- **Directions for this task**: Repeat the lines below exactly as written, please, from the line with "Active travel 2" to the line with "3 Background Information 6", both lines included, and no others.
[[ Data records, beginning ]]
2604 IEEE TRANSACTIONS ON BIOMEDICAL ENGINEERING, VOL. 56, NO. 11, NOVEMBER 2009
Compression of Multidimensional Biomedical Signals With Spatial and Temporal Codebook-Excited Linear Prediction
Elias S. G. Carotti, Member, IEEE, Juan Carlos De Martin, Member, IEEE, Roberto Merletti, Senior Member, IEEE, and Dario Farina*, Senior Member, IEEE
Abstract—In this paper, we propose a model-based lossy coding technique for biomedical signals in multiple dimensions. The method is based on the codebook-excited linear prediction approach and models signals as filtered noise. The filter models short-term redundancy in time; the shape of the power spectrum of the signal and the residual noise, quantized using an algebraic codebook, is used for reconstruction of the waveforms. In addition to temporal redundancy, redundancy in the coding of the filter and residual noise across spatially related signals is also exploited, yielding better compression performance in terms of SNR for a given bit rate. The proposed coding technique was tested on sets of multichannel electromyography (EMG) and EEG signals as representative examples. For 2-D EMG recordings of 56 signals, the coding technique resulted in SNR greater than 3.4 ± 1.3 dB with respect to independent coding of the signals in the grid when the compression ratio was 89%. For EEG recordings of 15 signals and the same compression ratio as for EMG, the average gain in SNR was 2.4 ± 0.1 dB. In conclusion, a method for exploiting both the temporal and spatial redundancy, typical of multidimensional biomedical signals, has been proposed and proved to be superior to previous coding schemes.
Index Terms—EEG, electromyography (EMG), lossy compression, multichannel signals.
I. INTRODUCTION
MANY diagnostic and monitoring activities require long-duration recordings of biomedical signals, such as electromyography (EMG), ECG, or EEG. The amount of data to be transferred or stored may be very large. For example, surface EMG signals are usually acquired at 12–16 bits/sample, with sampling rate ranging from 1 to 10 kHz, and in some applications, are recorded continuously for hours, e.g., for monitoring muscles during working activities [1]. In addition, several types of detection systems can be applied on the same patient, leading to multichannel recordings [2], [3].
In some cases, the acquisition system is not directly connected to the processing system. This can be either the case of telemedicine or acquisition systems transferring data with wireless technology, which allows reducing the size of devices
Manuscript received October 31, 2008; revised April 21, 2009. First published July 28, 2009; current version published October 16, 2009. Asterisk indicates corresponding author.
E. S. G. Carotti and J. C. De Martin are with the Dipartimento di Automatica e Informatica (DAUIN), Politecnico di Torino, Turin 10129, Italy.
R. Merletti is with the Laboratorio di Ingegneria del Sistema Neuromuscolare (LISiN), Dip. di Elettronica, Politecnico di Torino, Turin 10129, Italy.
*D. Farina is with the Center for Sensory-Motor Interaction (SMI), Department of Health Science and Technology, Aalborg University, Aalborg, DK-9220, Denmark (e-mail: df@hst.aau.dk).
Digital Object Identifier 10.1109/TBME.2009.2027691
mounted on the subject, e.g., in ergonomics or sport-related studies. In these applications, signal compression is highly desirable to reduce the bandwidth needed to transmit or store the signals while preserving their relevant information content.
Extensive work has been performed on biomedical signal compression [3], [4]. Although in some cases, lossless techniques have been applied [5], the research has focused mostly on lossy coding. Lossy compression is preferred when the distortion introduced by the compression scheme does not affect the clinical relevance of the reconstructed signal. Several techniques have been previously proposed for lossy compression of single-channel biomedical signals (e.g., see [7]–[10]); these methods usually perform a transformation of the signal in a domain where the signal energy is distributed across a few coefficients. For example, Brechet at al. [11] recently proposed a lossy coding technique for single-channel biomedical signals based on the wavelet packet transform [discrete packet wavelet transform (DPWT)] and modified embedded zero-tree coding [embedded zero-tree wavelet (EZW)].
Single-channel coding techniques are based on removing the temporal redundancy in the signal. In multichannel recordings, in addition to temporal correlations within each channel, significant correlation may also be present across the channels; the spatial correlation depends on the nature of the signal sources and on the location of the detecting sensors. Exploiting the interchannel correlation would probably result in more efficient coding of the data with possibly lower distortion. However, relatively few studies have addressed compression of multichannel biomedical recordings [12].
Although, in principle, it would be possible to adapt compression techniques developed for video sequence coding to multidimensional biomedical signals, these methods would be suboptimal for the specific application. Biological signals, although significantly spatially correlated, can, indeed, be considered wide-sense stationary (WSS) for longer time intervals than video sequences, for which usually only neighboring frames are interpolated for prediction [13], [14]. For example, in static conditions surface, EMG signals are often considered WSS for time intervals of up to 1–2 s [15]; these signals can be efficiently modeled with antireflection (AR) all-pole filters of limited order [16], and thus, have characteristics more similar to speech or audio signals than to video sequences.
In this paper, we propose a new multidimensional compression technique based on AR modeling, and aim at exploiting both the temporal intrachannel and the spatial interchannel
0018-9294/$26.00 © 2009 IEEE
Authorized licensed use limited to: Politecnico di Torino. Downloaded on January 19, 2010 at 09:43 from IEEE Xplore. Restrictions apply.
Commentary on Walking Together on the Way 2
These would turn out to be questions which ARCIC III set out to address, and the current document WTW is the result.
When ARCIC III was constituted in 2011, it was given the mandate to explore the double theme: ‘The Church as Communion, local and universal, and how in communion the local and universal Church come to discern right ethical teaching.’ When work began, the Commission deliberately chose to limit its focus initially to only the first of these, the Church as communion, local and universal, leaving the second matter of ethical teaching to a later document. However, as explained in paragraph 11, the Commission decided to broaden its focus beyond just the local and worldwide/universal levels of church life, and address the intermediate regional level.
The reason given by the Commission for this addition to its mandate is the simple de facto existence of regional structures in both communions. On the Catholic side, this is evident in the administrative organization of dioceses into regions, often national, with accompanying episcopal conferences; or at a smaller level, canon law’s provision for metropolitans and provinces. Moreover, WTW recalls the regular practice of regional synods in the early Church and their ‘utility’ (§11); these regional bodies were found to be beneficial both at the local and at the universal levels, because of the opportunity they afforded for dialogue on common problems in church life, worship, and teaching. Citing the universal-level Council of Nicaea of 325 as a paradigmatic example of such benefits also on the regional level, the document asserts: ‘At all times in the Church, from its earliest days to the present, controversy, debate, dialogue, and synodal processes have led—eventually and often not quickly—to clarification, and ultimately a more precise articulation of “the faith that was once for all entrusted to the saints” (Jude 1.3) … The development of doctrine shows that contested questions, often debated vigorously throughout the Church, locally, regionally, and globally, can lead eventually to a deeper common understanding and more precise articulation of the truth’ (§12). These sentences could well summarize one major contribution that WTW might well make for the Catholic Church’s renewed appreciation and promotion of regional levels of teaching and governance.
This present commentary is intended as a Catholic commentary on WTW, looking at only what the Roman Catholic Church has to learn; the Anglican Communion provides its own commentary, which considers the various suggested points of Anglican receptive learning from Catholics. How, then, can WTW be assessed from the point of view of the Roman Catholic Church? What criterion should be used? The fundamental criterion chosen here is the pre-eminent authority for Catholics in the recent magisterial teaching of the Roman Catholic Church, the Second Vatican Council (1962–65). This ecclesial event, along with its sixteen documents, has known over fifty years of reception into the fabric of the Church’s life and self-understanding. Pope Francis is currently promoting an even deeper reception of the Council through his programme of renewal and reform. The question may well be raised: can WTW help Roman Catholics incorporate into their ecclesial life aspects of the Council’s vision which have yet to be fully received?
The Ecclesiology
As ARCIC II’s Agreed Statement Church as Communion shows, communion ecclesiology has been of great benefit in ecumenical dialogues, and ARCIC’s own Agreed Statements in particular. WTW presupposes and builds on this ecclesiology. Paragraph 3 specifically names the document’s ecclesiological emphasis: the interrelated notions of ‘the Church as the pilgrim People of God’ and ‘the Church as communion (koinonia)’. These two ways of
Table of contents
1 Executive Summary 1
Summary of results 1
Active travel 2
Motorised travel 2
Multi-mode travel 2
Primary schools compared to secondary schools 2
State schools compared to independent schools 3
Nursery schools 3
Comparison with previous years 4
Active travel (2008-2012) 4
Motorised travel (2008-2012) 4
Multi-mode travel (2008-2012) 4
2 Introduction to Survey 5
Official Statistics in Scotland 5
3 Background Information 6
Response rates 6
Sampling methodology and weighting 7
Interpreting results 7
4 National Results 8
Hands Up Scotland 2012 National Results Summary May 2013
[[ Data records, end ]]
- **Response**:
Active travel 2
Motorised travel 2
Multi-mode travel 2
Primary schools compared to secondary schools 2
State schools compared to independent schools 3
Nursery schools 3
Comparison with previous years 4
Active travel (2008-2012) 4
Motorised travel (2008-2012) 4
Multi-mode travel (2008-2012) 4
2 Introduction to Survey 5
Official Statistics in Scotland 5
3 Background Information 6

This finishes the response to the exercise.